米・ミシガン州で2月27日に行われる民主党予備選挙で、バイデン政権に対するアラブ系アメリカ人の不満が高まっている。イスラエル支援を打ち出すバイデン氏への失望と怒りが広がっているためで、一部団体は事実上の「白票」を投じるよう呼びかける事態となっている。
こうした動きが広がれば11月の本戦で勝敗を左右しかねず、バイデン政権は難しい対応を迫られている。
“イスラエル支持”バイデン氏に失望と怒り
ミシガン州は大統領選のたびに勝利政党が変わる、いわゆる「スウィングステート」の一つだ。中でもアラブ系アメリカ人の有権者の割合が約2%(21万1405人)と全米で最も高く、彼らは4年前の大統領選ではバイデン氏の勝利を後押しした。

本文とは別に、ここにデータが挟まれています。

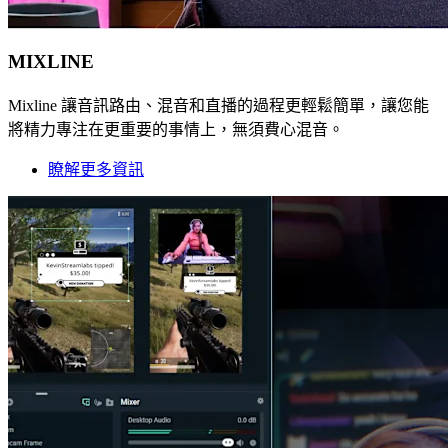
MIXLINE
Mixline 讓音訊路由、混音和直播的過程更輕鬆簡單，讓您能
將精力專注在更重要的事情上，無須費心混音。
瞭解更多資訊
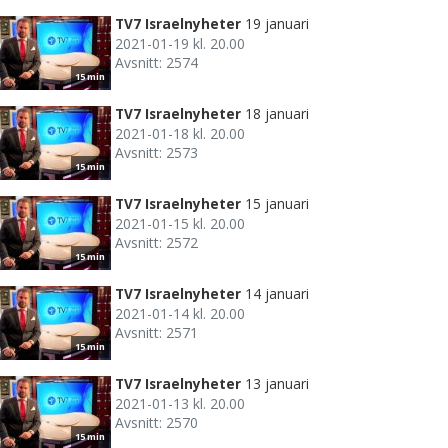
TV7 Israelnyheter
19 januari
2021-01-19 kl. 20.00
Avsnitt: 2574
15 min
TV7 Israelnyheter
18 januari
2021-01-18 kl. 20.00
Avsnitt: 2573
15 min
TV7 Israelnyheter
15 januari
2021-01-15 kl. 20.00
Avsnitt: 2572
15 min
TV7 Israelnyheter
14 januari
2021-01-14 kl. 20.00
Avsnitt: 2571
15 min
TV7 Israelnyheter
13 januari
2021-01-13 kl. 20.00
Avsnitt: 2570
15 min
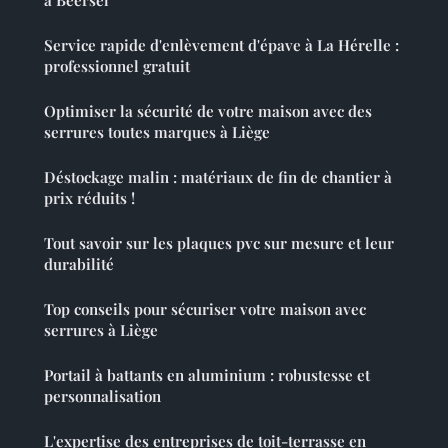
à Beersel
Service rapide d'enlèvement d'épave à La Hérelle :
professionnel gratuit
Optimiser la sécurité de votre maison avec des
serrures toutes marques à Liège
Déstockage malin : matériaux de fin de chantier à
prix réduits !
Tout savoir sur les plaques pvc sur mesure et leur
durabilité
Top conseils pour sécuriser votre maison avec
serrures à Liège
Portail à battants en aluminium : robustesse et
personnalisation
L'expertise des entreprises de toit-terrasse en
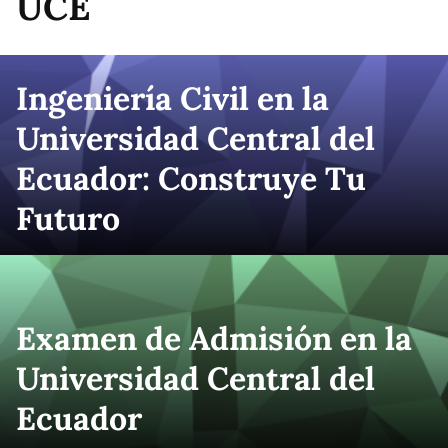
UCE
Ingeniería Civil en la
Universidad Central del
Ecuador: Construye Tu
Futuro
Examen de Admisión en la
Universidad Central del
Ecuador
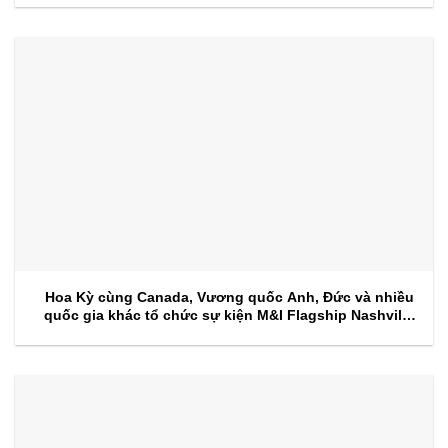
Hoa Kỳ cùng Canada, Vương quốc Anh, Đức và nhiều
quốc gia khác tổ chức sự kiện M&I Flagship Nashville
2026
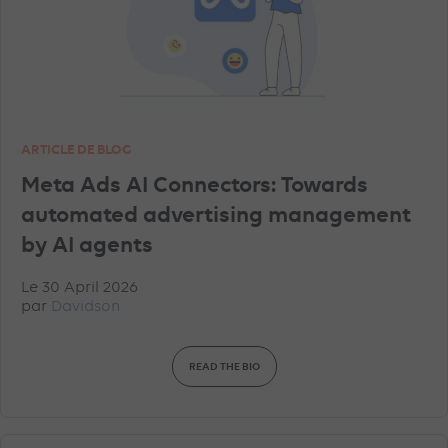
ARTICLE DE BLOG
Meta Ads AI Connectors: Towards
automated advertising management
by AI agents
Le 30 April 2026
par
Davidson
READ THE BIO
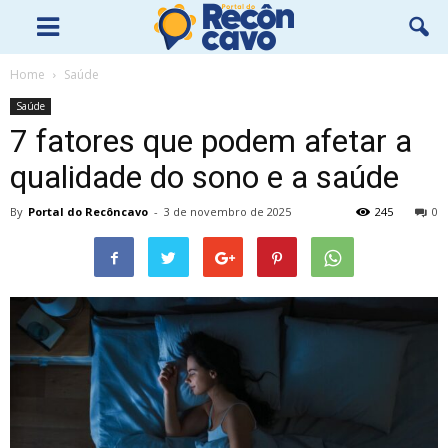
Home
Saúde
Saúde
7 fatores que podem afetar a
qualidade do sono e a saúde
By
Portal do Recôncavo
-
3 de novembro de 2025
245
0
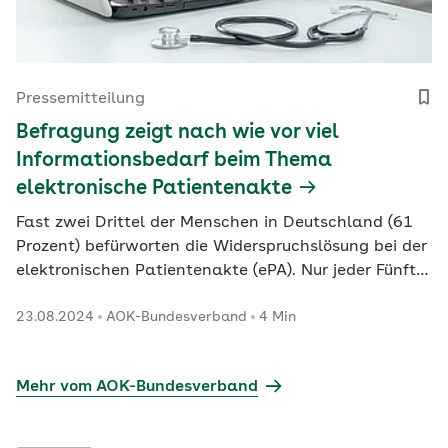
Pressemitteilung
Befragung zeigt nach wie vor viel
Informationsbedarf beim Thema
elektronische Patientenakte
Fast zwei Drittel der Menschen in Deutschland (61
Prozent) befürworten die Widerspruchslösung bei der
elektronischen Patientenakte (ePA). Nur jeder Fünfte
(20 Prozent) lehnt die Regelung ab.
23.08.2024
AOK-Bundesverband
4 Min
Mehr vom AOK-Bundesverband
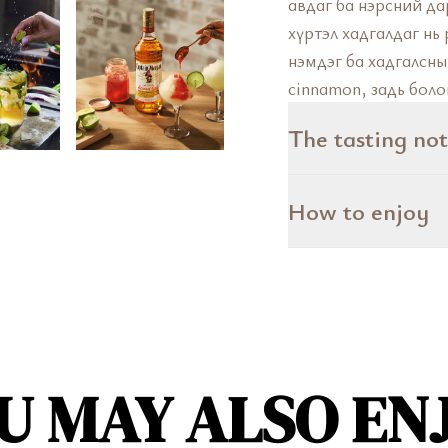
авдаг ба нэрсний да
хүртэл хадгалдаг нь р
нэмдэг ба хадгалсны 
cinnamon, задь боло
The tasting not
How to enjoy
U MAY ALSO EN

しかし今、アラブ人コミュニティでは、ガザ侵攻を続けるイスラエル支持を明言するバイデン政権への失望と怒りが渦巻いている。
この記事の画像(5枚)2020年の大統領選挙では、ミシガン州でのバイデン氏とトランプ氏の票差は15万4000票余りで、アラブ系アメリカ人の多くがバイデン氏を支持したとされる。この票差は決して侮ることは出来ない。うねりが一層大きくなれば、アラブ系や若者の票が逃げる可能性もあるため、バイデン氏の再選への道のりは一層厳しさを増してくるのだ。
※2020年大統領選ミシガン州:
バイデン氏50.55%(280万4045票)、トランプ氏47.77%(264万9864票)
バイデンチームが警戒する「白票」の影響は
アラブ人コミュニティの中では、バイデン氏への不満を表明しようと行動に打って出る団体も現れた。ミシガン州のアラブ系アメリカ人で組織する「Listen to Michigan(ミシガンの声を聞け)」は27日の民主党予備選で、投票用紙上の「該当者なし」に印をつける事実上の「白票」を投じることで、バイデン氏に抗議の意を示すことを決めた。
団体の目標は1万票から1万5000票と決して大きいものではない。しかし今回の予備選挙は、その影響力が初めて数字となって現れる機会でもあるため、バイデン陣営は注視している。「Listen to Michigan」は政治色が濃く、州内の影響力も決して小さくはない。
バイデン政権はこうしたアラブ系アメリカ人の不満を和らげるような対応を始めている。
2月1日、バイデン氏は、パレスチナ自治区ヨルダン川西岸でパレスチナ住民への暴力に関与したユダヤ人入植者らに制裁を科す大統領令に署名した。その直後、バイデン氏の選挙チームはミシガン州に幹部を派遣し、「Listen to Michigan」のリーダーを含むアラブ系アメリカ人と会談した。
また翌週の2月14日、バイデン氏は、ガザで続く戦闘などを踏まえて、アメリカ国内に滞在するパレスチナ人に対する国外退去命令を1年6カ月間、一時的に免除すると表明した。いずれもアラブ系アメリカ人社会からの強い圧力を受けた措置だ。
さらに、ミシガン州予備選挙前日の2月26日、バイデン氏は記者団に対し「来週の月曜(3月4日)までには停戦を実現したい」と述べて、予備選挙が集中するスーパー・チューズデー前での停戦に言及し、アラブ系アメリカ人へメッセージを送った。
しかし、アラブ系アメリカ人によるバイデン政権への不満は根強い。イスラエルとイスラム組織ハマスの戦闘をめぐっては、バイデン氏が真っ先にイスラエル支持を前面に打ち出したことで、足下のアラブ系アメリカ人の支持は急落している。
米アラブ研究所の2023年10月の調査では、バイデン氏を支持する人は17%と、2020年の59%から大幅に減少した。今後、イスラエルが、100万人以上の避難者が滞在するガザ南部ラファに侵攻すれば、多くの民間人犠牲者が出るのは避けられず、さらなる“バイデン離れ”にもつながりかねない。
「Listen to Michigan」の動きは、バイデン政権がイスラエル支持にこだわり続けることへのリスクを露呈させている。一方で、同時に大きな資金力と影響力をもつとされるユダヤ系アメリカ人も考慮せざるを得ないため、バイデン政権は難しい対応が迫られている。